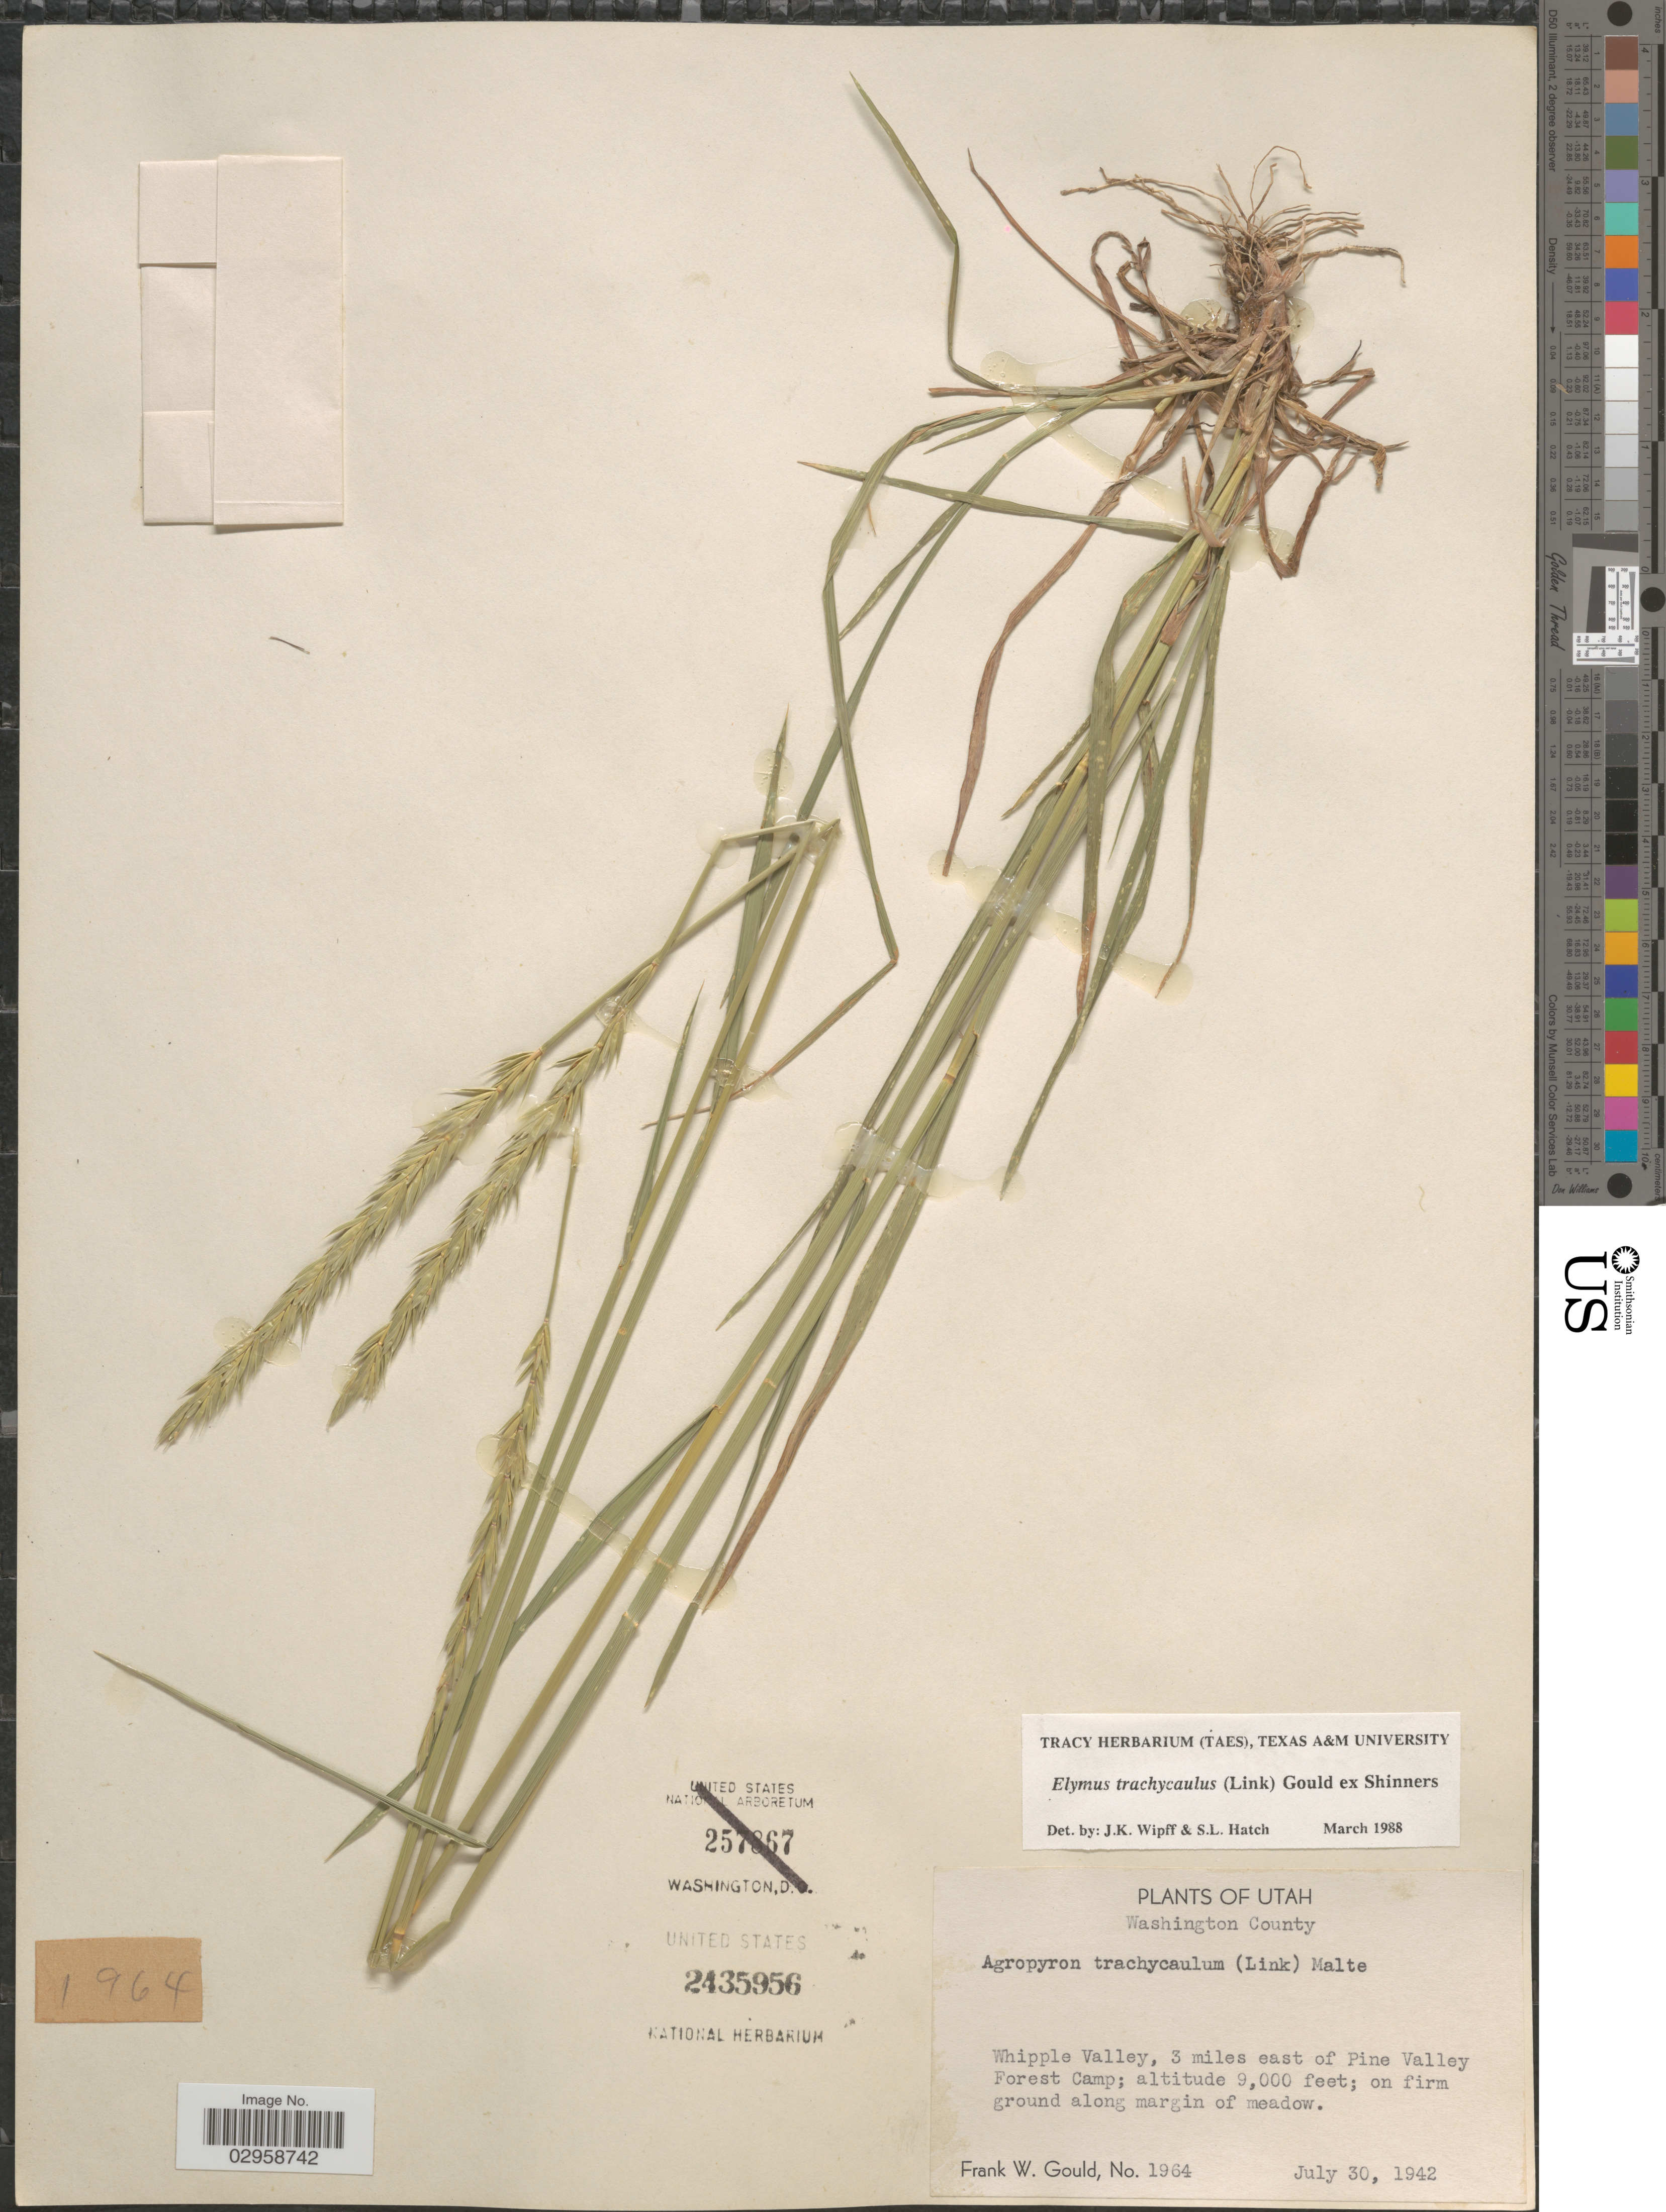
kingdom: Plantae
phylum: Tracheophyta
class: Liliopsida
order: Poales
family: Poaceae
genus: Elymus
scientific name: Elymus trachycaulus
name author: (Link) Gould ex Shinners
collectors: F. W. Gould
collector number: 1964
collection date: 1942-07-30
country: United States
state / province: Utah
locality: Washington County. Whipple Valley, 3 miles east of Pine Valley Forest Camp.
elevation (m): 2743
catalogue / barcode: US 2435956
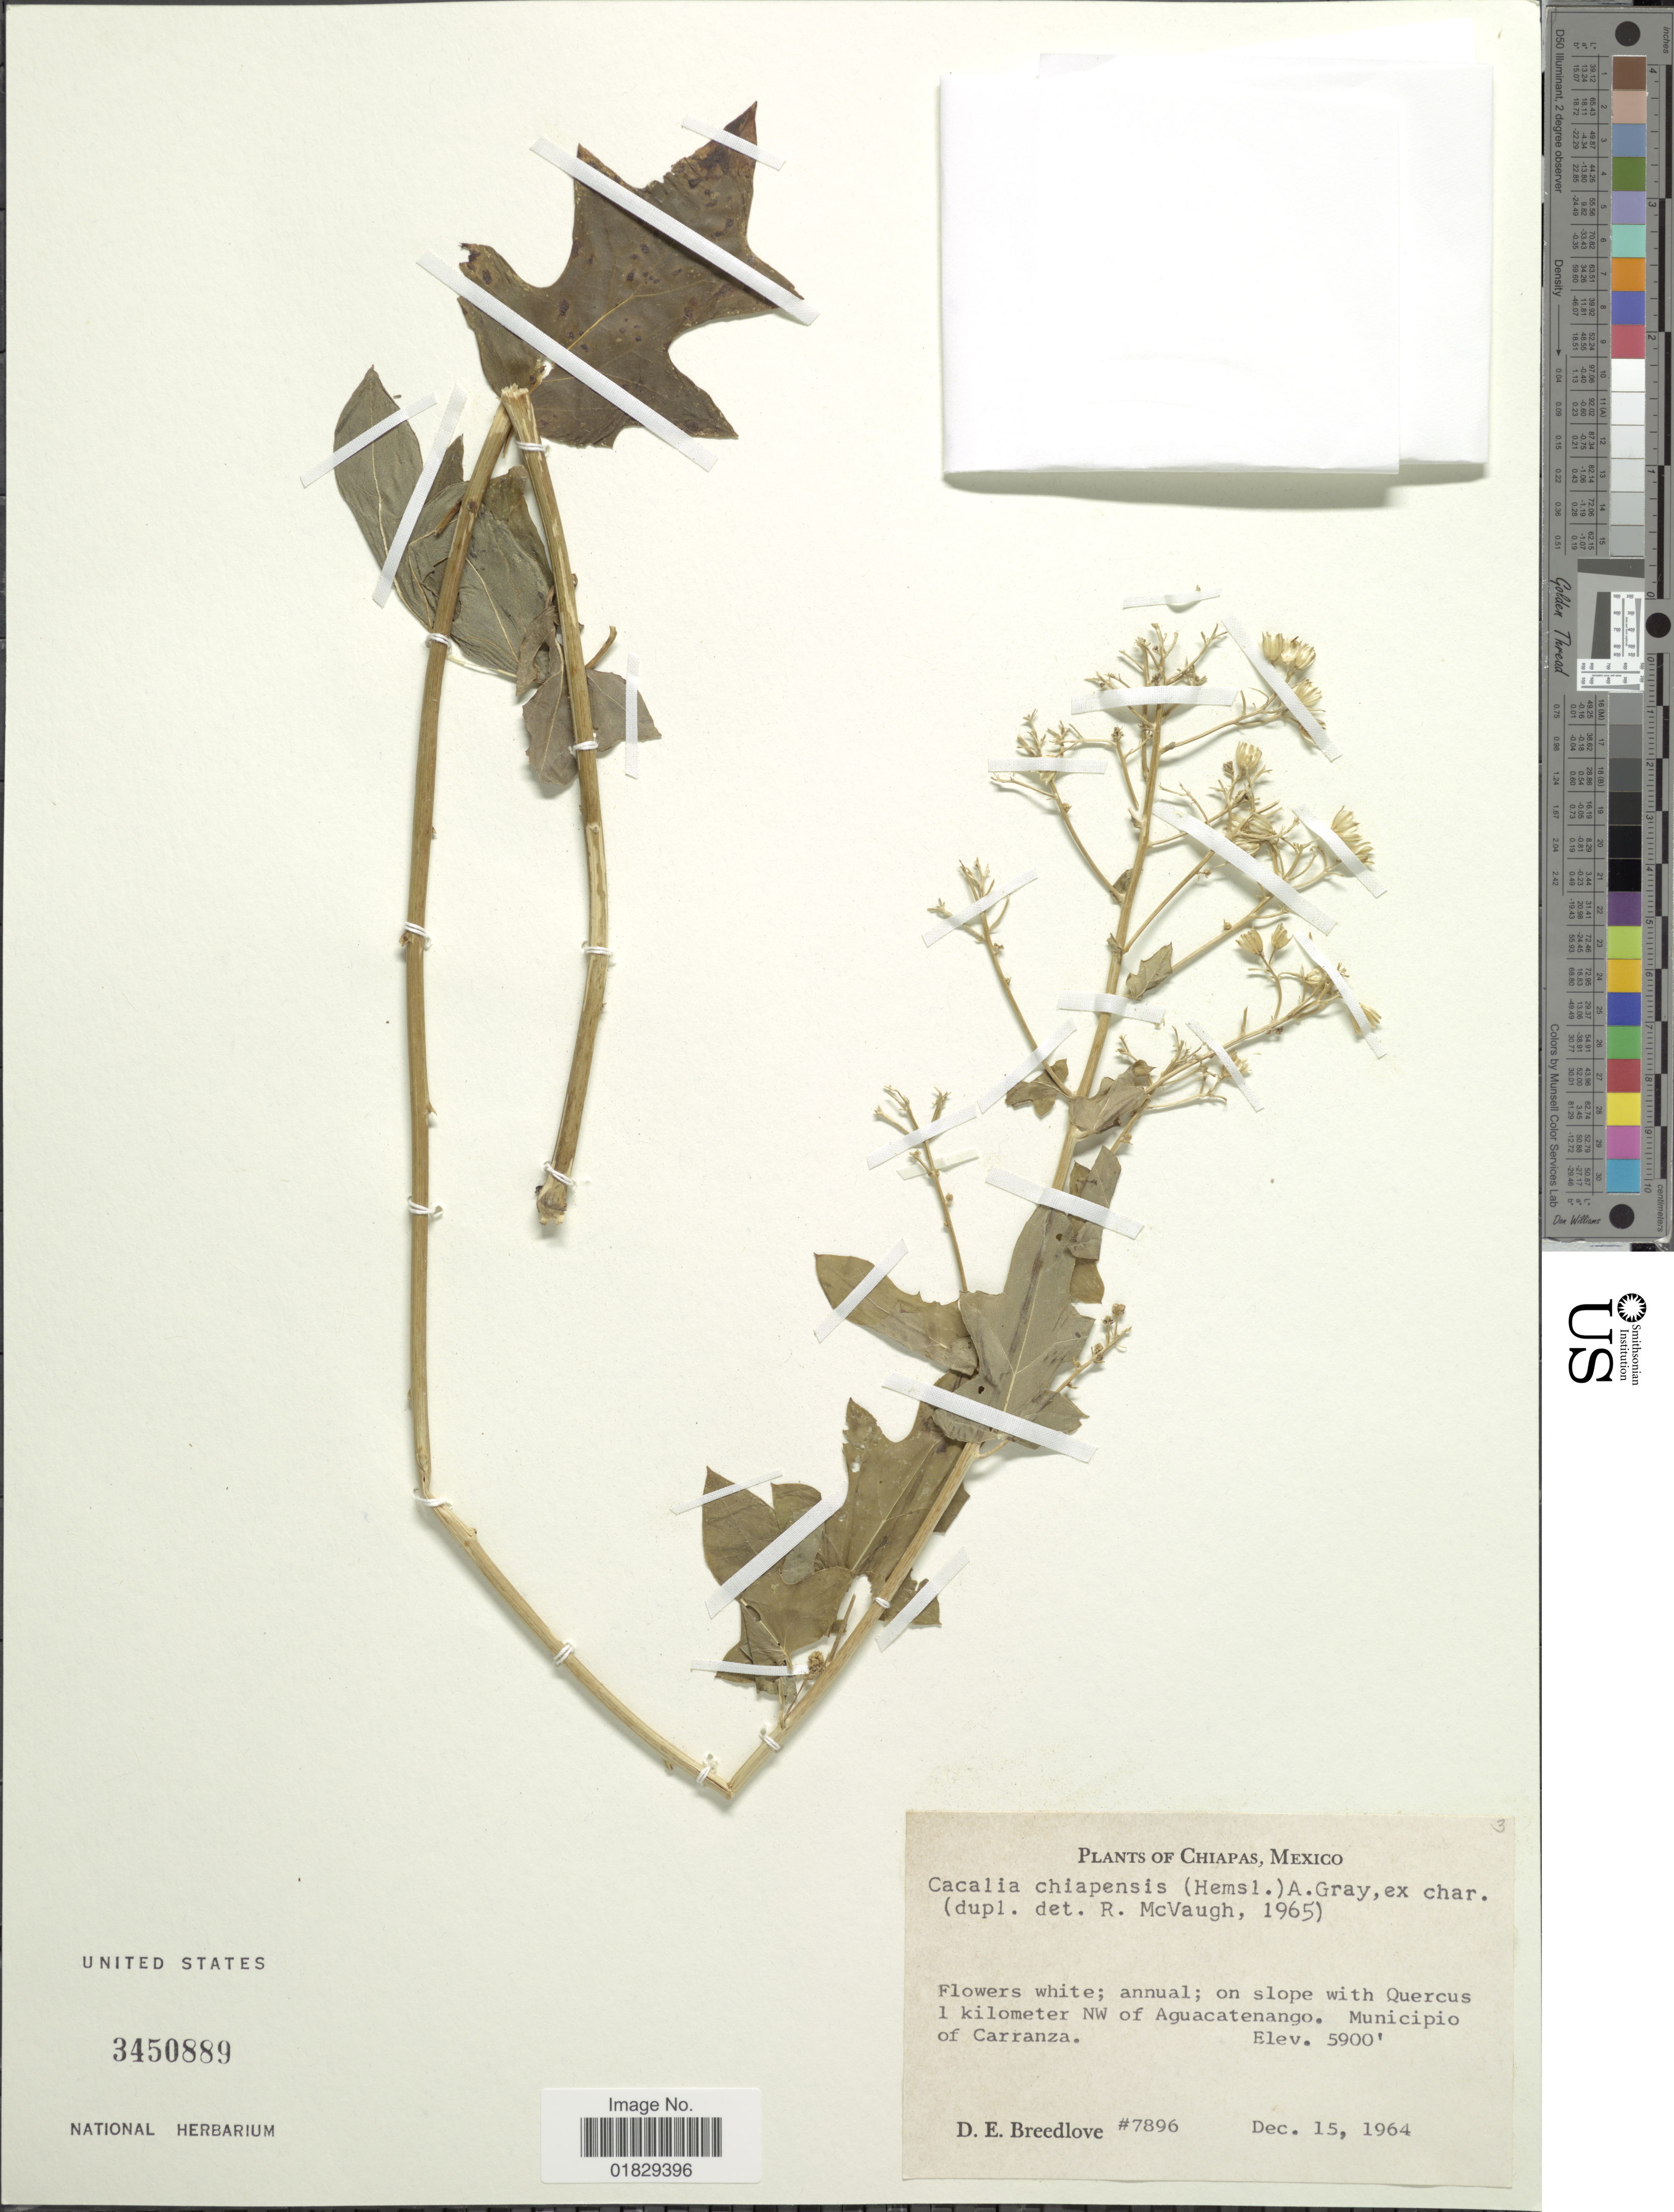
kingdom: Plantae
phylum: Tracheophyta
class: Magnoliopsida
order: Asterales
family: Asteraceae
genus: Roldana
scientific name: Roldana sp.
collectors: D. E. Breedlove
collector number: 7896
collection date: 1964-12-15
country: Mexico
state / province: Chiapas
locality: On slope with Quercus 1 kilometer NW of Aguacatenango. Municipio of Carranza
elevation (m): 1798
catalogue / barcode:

Problem statement: Extract each line from the entries above that contains the string "barcode".

Reply:
catalogue / barcode: US 2435956
catalogue / barcode:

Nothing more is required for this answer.